-- Exercise requirements --
The answer should be an exact repeat of the stretch of material below from the line containing "TIN2006-15307-C03" through the line containing "2.5 Advanced Semantic".

START Supplied data

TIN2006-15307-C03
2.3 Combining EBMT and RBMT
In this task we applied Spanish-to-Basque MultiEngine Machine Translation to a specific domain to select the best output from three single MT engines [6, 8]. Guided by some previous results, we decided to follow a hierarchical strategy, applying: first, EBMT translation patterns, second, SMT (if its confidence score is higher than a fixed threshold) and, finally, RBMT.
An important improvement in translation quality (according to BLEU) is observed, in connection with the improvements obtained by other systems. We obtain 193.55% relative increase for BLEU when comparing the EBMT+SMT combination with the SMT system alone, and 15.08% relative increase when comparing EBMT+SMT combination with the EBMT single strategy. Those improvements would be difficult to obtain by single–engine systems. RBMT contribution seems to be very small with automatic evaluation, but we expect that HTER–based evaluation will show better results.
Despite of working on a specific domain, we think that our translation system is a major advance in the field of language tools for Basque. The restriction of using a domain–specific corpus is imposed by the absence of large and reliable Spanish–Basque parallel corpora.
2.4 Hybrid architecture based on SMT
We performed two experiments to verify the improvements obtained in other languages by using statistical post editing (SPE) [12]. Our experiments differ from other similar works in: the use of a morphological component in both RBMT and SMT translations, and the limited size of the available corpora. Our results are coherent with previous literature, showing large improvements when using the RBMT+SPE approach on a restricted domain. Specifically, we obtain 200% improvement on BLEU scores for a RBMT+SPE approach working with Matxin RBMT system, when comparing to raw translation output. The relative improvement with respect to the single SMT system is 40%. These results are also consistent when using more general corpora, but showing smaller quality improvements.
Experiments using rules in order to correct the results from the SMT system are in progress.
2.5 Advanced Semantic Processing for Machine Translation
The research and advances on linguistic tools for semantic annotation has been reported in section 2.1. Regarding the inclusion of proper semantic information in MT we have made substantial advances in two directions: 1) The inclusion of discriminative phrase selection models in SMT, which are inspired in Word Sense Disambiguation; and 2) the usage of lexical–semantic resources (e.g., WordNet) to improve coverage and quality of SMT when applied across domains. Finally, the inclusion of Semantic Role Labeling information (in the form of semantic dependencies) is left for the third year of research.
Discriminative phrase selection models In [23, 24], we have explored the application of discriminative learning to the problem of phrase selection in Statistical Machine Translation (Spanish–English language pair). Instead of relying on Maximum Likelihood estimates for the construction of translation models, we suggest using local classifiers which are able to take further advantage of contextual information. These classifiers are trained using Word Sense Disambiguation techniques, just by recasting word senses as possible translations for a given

END Supplied data
START Supplied data

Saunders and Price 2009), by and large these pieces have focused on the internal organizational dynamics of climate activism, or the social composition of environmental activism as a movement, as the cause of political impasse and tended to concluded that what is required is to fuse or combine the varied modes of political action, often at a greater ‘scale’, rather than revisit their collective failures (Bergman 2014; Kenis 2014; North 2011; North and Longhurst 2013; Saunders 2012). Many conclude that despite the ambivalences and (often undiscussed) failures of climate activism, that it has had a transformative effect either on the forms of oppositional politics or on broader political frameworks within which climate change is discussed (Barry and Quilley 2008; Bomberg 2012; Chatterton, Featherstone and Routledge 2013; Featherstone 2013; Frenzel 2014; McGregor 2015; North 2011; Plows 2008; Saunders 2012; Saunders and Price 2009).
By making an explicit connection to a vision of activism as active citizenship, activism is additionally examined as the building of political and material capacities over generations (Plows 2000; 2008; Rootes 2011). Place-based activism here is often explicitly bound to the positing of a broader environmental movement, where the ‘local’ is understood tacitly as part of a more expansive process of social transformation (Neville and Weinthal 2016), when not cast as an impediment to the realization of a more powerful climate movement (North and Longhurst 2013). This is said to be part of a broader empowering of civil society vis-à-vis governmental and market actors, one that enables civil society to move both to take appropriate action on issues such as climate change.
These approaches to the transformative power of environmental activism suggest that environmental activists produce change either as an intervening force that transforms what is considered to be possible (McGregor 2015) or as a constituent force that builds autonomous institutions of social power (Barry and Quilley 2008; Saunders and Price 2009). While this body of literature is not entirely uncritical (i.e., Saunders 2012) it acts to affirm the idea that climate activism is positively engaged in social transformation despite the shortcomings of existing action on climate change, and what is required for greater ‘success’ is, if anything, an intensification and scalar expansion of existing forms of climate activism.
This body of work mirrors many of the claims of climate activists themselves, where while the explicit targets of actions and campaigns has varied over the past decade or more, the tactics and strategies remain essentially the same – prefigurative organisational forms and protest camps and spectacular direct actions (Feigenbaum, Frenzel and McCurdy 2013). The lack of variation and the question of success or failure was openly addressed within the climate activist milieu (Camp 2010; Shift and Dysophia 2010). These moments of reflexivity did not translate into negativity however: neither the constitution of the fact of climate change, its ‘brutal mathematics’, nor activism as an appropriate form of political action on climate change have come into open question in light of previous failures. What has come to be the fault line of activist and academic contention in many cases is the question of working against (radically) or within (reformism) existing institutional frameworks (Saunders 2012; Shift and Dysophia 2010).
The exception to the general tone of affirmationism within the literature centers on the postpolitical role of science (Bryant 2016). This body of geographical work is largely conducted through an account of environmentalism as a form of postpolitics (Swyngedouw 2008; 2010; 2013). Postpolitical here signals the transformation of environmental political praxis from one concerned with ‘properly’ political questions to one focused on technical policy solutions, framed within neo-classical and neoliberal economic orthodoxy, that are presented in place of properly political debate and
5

END Supplied data
START Supplied data

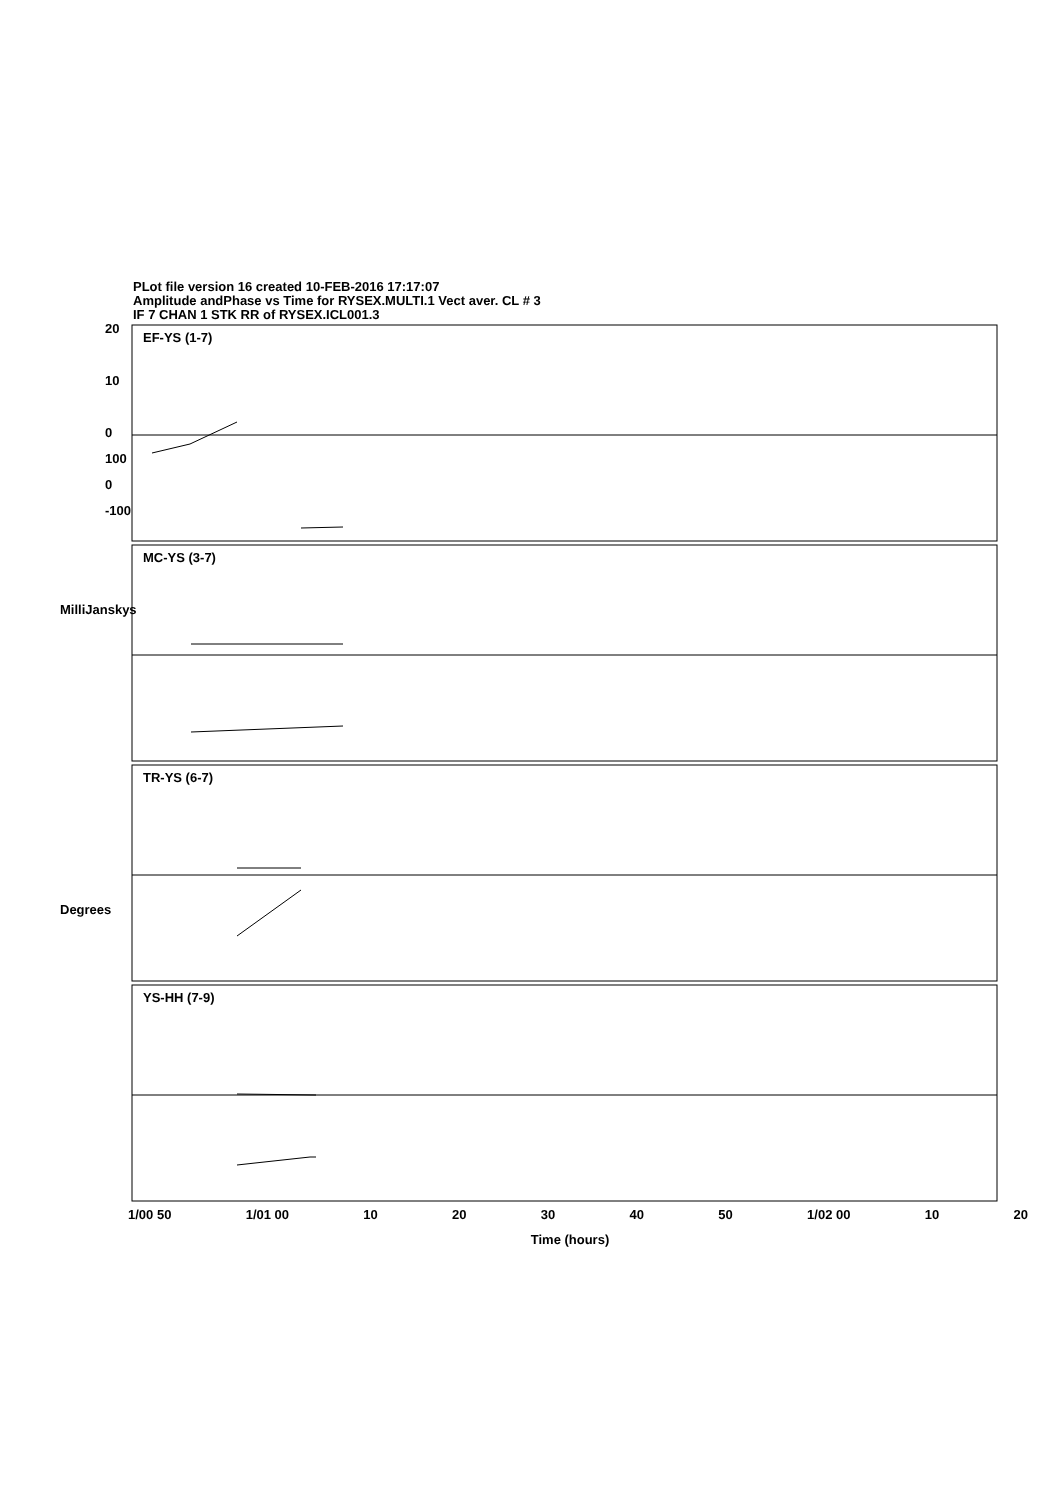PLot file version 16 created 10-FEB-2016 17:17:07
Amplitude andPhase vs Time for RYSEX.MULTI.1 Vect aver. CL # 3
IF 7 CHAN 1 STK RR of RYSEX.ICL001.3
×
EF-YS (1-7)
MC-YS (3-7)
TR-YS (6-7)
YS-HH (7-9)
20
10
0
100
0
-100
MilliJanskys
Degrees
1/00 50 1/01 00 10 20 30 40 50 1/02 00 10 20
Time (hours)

END Supplied data

-- Solution to this exercise --
TIN2006-15307-C03
2.3 Combining EBMT and RBMT
In this task we applied Spanish-to-Basque MultiEngine Machine Translation to a specific domain to select the best output from three single MT engines [6, 8]. Guided by some previous results, we decided to follow a hierarchical strategy, applying: first, EBMT translation patterns, second, SMT (if its confidence score is higher than a fixed threshold) and, finally, RBMT.
An important improvement in translation quality (according to BLEU) is observed, in connection with the improvements obtained by other systems. We obtain 193.55% relative increase for BLEU when comparing the EBMT+SMT combination with the SMT system alone, and 15.08% relative increase when comparing EBMT+SMT combination with the EBMT single strategy. Those improvements would be difficult to obtain by single–engine systems. RBMT contribution seems to be very small with automatic evaluation, but we expect that HTER–based evaluation will show better results.
Despite of working on a specific domain, we think that our translation system is a major advance in the field of language tools for Basque. The restriction of using a domain–specific corpus is imposed by the absence of large and reliable Spanish–Basque parallel corpora.
2.4 Hybrid architecture based on SMT
We performed two experiments to verify the improvements obtained in other languages by using statistical post editing (SPE) [12]. Our experiments differ from other similar works in: the use of a morphological component in both RBMT and SMT translations, and the limited size of the available corpora. Our results are coherent with previous literature, showing large improvements when using the RBMT+SPE approach on a restricted domain. Specifically, we obtain 200% improvement on BLEU scores for a RBMT+SPE approach working with Matxin RBMT system, when comparing to raw translation output. The relative improvement with respect to the single SMT system is 40%. These results are also consistent when using more general corpora, but showing smaller quality improvements.
Experiments using rules in order to correct the results from the SMT system are in progress.
2.5 Advanced Semantic Processing for Machine Translation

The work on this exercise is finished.